▶ _Work instructions_
1. In the subtitle passage, what amount of money does Gary ask about spending?
2. Replace "music" with "singing" in the subtitle passage, and give the lines between "Stan, I am so" and "Come on in!", inclusive.
3. Extend the subtitle passage, picking up after its final line.
[Provided passage — start]
You got Monday night.

It's Howard cosell--

Stan, I am so glad
we had this chat.

Really. Thanks. You really
answered my question.

Hi. We were
just walking by,

and we heard the music.

Can we come in?

Sure. Come on in!

Join the party, babe.

♪ ...and it makes
her life complete ♪

♪ ending up
in his back seat ♪

♪ why do good girls
like bad boys? ♪

Gary: What can I get
for 45 bucks?

An elevator ride
around the block,

a pogo pump,
or a pogo swirl,

or a pump with
an underground hammer.

Wait a minute.

Whatever happened
to hand jobs?



♪ I was dreamin' ♪

♪ woke up screamin' ♪

♪ I was drownin'
in a pool of sweat ♪

♪ my hands were shakin' ♪

♪ my head was achin' ♪

♪ my stomach
was so upset ♪

♪ that's when I saw two eyes
glowin' in the dark ♪

♪ I fell in love
with a little demon ♪

♪ little demon ♪

♪ little demon ♪

♪ angels above
can't touch my little demon ♪

♪ little demon ♪

♪ little demon ♪

♪ little demon ♪

♪ little demon ♪

♪ she crawled up
beside me ♪

♪ her smile
terrified me ♪

♪ and I was sufferin'
in ecstasy... ♪


What the hell
are you doing?
[Provided passage — finish]
[Supplied entries — start]
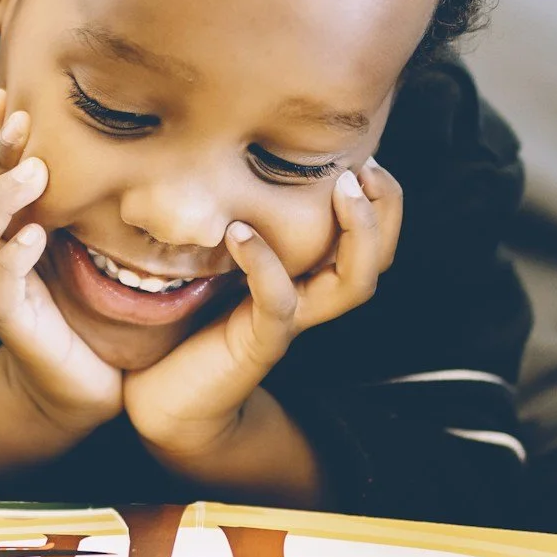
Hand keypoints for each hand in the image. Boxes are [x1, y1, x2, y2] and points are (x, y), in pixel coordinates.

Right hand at [0, 91, 123, 451]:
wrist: (84, 377)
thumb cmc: (81, 298)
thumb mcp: (72, 230)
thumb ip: (65, 187)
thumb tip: (88, 126)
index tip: (9, 100)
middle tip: (23, 127)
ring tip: (34, 174)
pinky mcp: (11, 324)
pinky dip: (9, 259)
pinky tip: (37, 237)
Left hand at [123, 160, 402, 459]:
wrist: (172, 400)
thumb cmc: (192, 323)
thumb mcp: (223, 262)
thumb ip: (242, 224)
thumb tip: (234, 160)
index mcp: (310, 280)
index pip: (373, 242)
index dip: (382, 201)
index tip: (362, 156)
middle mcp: (312, 301)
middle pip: (378, 261)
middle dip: (384, 211)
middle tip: (362, 168)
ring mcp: (291, 323)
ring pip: (352, 284)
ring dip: (355, 233)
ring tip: (338, 188)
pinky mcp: (260, 343)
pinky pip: (278, 302)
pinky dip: (264, 263)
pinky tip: (240, 231)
[Supplied entries — finish]
▶ _Answer set_
1. 45 bucks.

2.
Stan, I am so glad
we had this chat.

Really. Thanks. You really
answered my question.

Hi. We were
just walking by,

and we heard the singing.

Can we come in?

Sure. Come on in!

3.
Slashing my wrists.

With an
electric razor?

I know. I couldn't
find any razor blades.

Well, at least
your wrists

will be smooth
and kissable.

Give me this thing.

What is the matter
with you?!

Will you go out there
and have some fun

and have
a few laughs, please?

Ha ha ha ha
ha ha ha!

No, no, no. Have fun first,
and then have a few laughs.

Look, just forget about
the marriage for a couple
of hours, all right?

This is a party, remember?
Go out there and party.

Ha ha ha ha ha!

Good, good.

Why, Gary, how's
the big stallion?

Rick, I really
think I'm in love.

We're talking
marriage, kids,

the whole thing.

Oh, I'm very happy
for you.

Name your first 6 kids
after me, ok?

[Toilet flushes]

Oh, my name is Tim.

I'm always available.

By the way, I also do
engine work on bmws.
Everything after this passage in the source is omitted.